Towards those who have an unborrowed grievance I feel differently. It wasn’t centuries of Arab contempt for Jews that led ineluctably to the camps. But I would like them to know more of what it is they accuse Jews of exploiting, if only to understand the nature of Jewish apprehension. It appears at times as though Israel’s neighbours view the Holocaust as just another of the ways Jews have stolen a march on them, one more Jewish advantage, akin to controlling the media and running Hollywood. Call it Holocaust Covetousness.
My brothers, I want to say to them, believe me, you wouldn’t want it. Go and see A Real Pain if you doubt my words. Played in a low key, it is not a film about the horrors of the Holocaust or any advantage Jews have tried to wrest from it.

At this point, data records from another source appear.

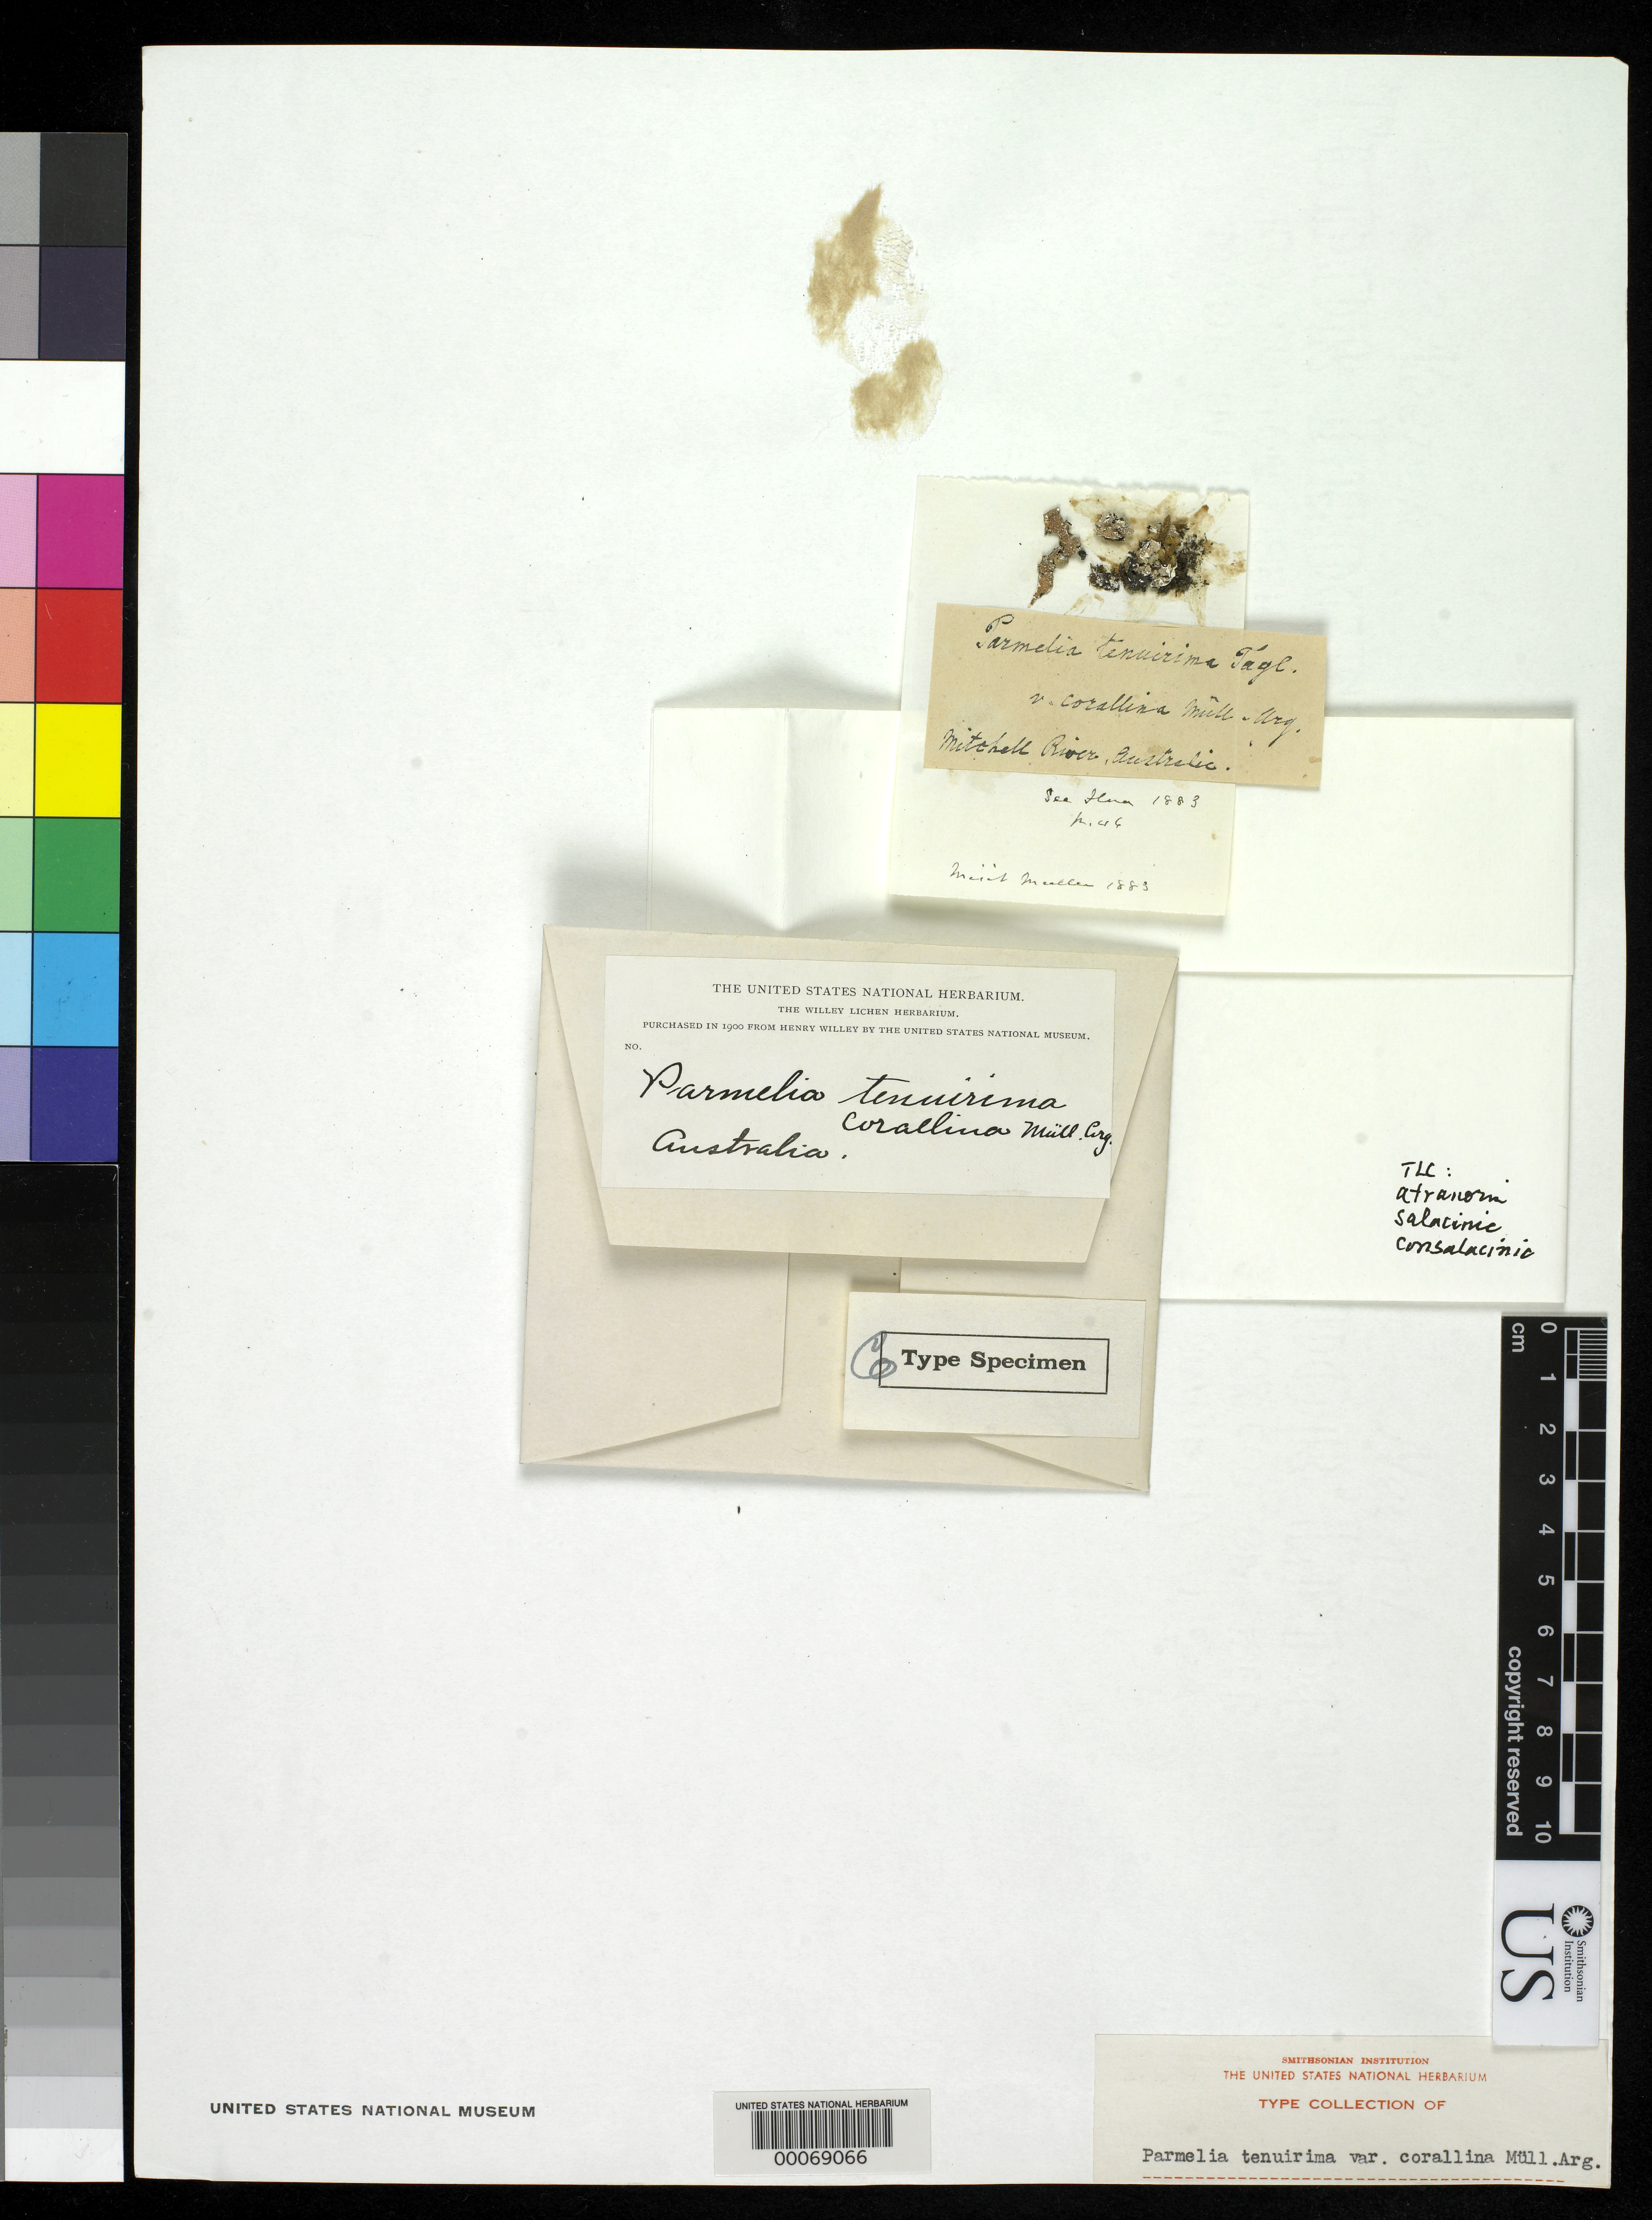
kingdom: Fungi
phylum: Ascomycota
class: Lecanoromycetes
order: Lecanorales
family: Parmeliaceae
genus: Parmelia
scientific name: Parmelia tenuirima f. corallina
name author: Müll. Arg.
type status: Isolectotype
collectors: -. Stirling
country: Australia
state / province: Queensland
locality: Mitchell River.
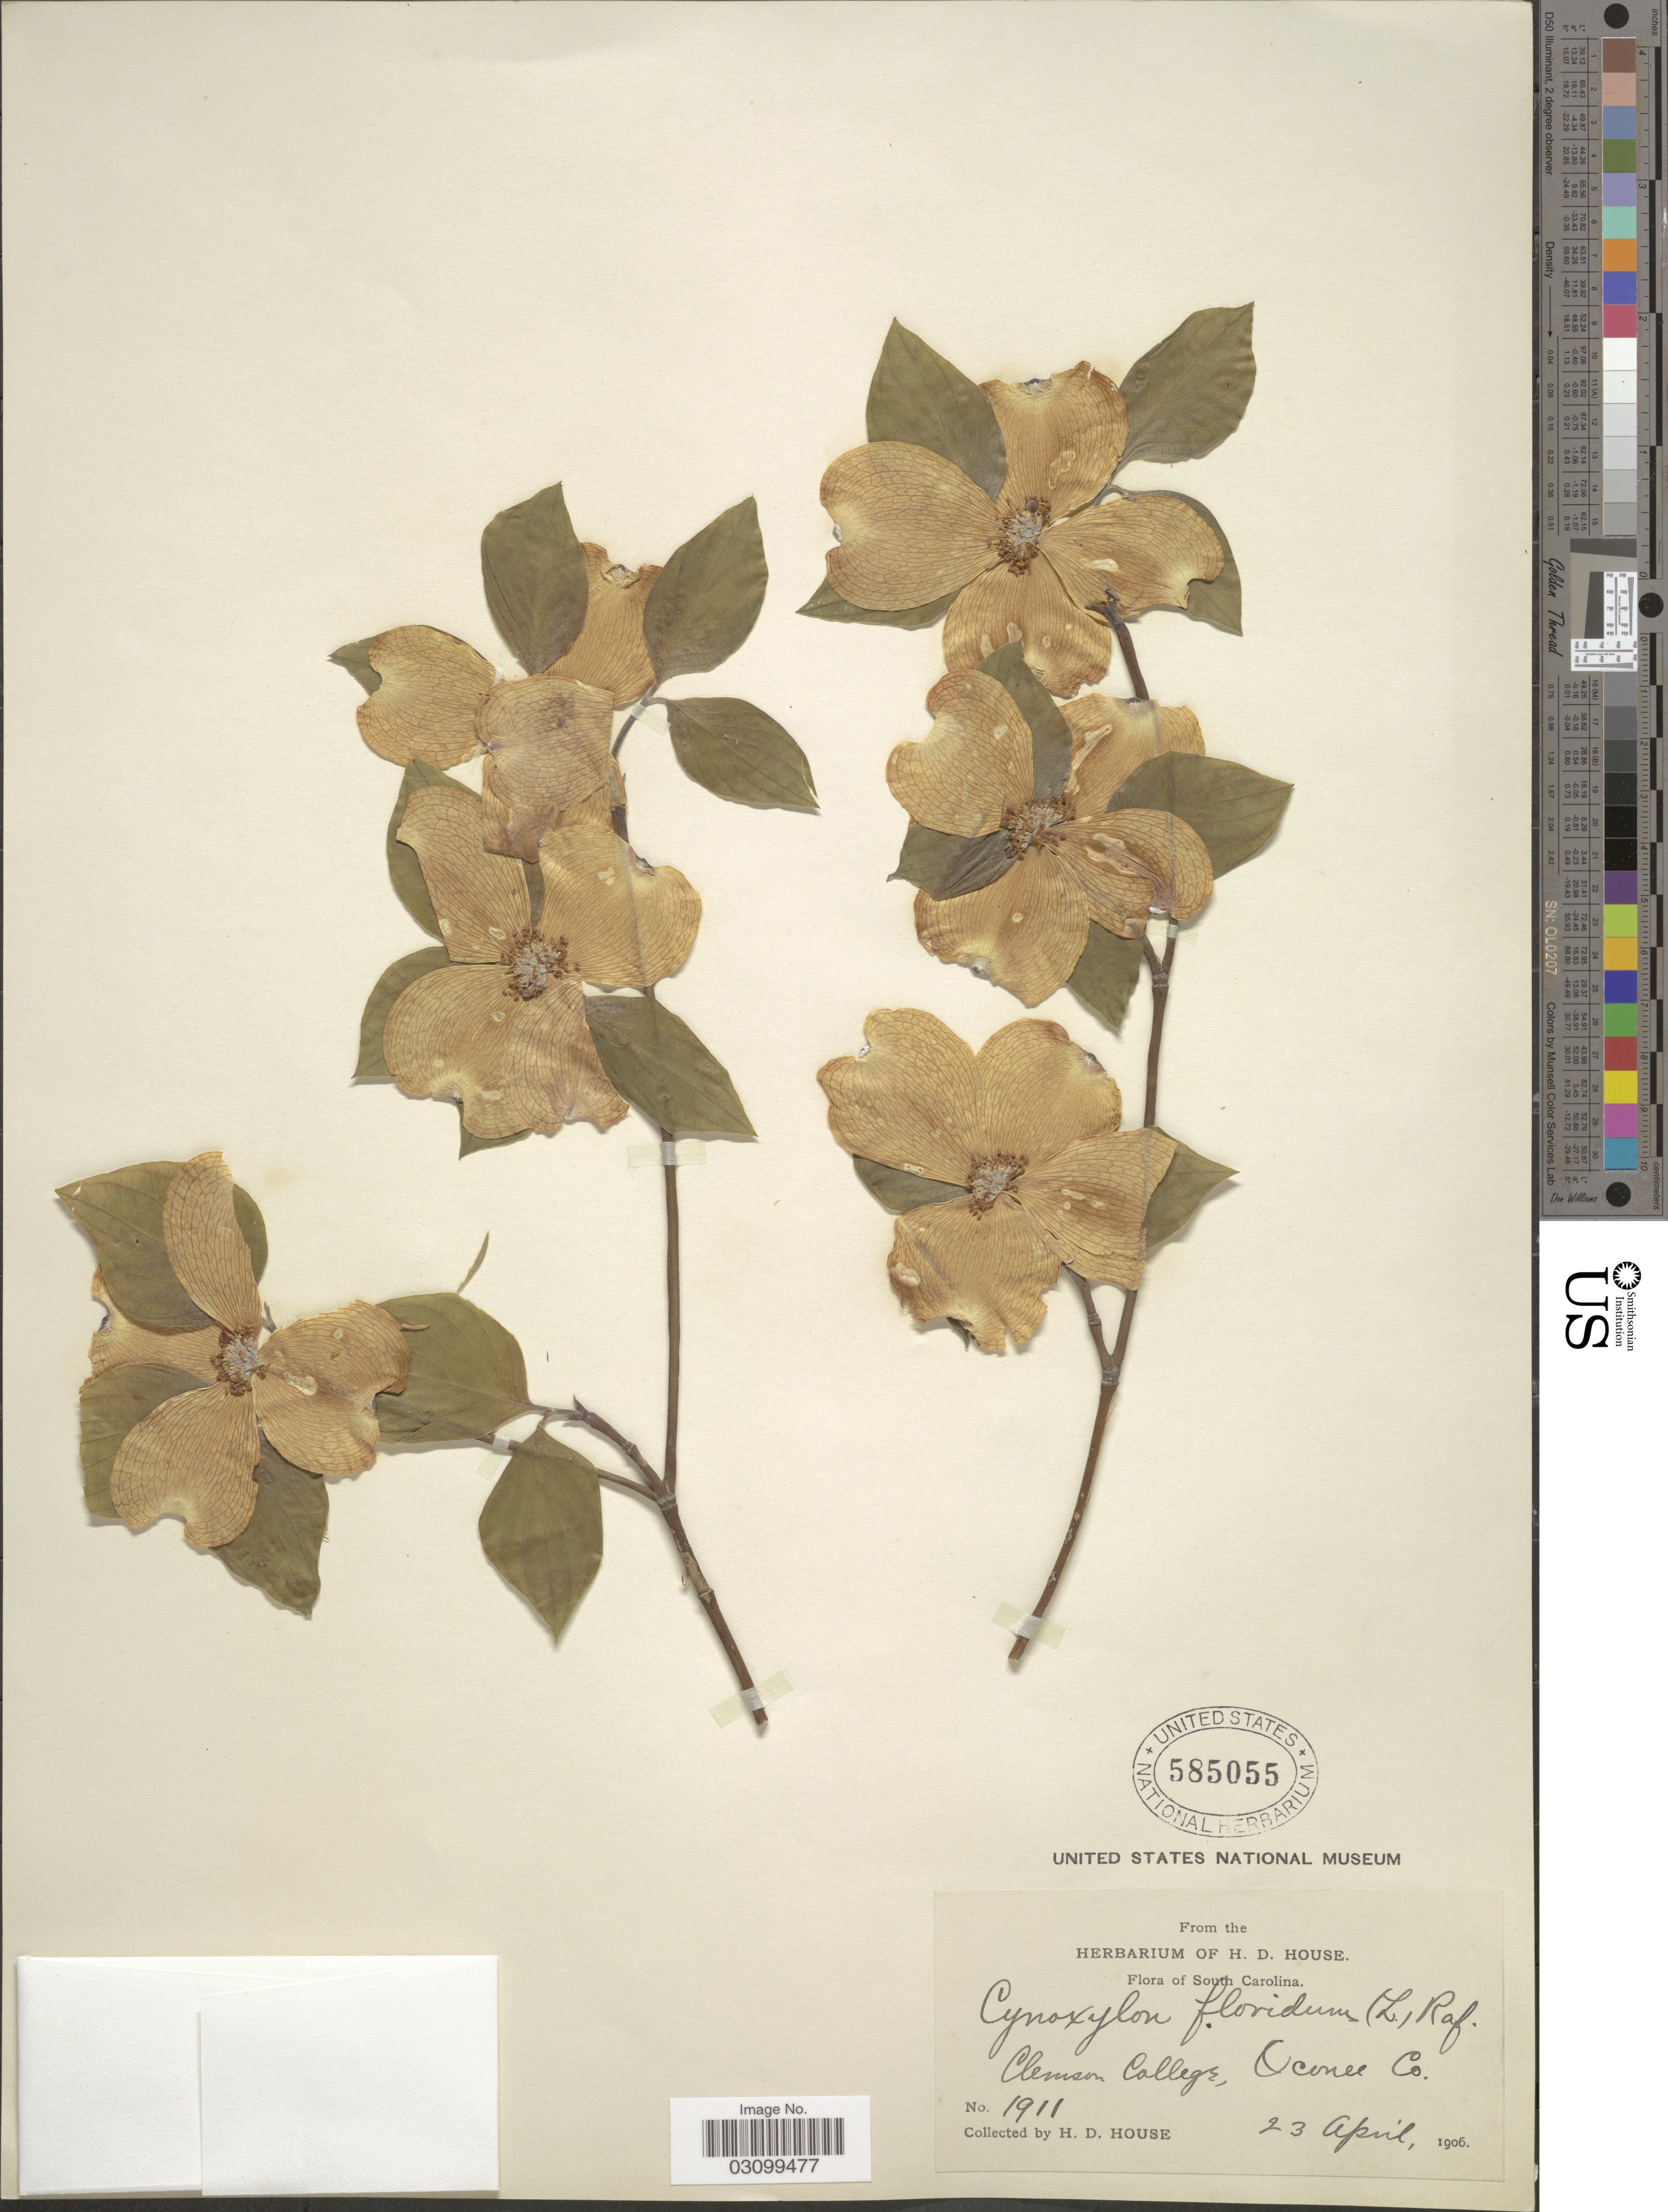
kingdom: Plantae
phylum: Tracheophyta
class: Magnoliopsida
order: Cornales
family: Cornaceae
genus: Cornus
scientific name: Cornus florida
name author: L.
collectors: H. D. House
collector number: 1911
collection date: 1906-04-23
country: United States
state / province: South Carolina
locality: Clemson College, Oconee Co.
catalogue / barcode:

Without fanfare or self-pity, it tells of the slow-burn of depletion and depression that endures all these years later.
One way or another, the lesson of the last 15 months is that the greatest calamity to have befallen a people – to have befallen the Jews, anyway – remains unknown or disbelieved, no matter how often we recount it or how many schlock Holocaust novels people read. The Chartered Accountant of Auschwitz might while away a tedious hour, but it hasn’t brought knowledge or enlightenment.
The true story cannot be told often enough – not only as history of terrible events we are duty bound to commemorate, but as an honest reckoning with the aftermath. And we Jews have to stop being apologetic about repeating it.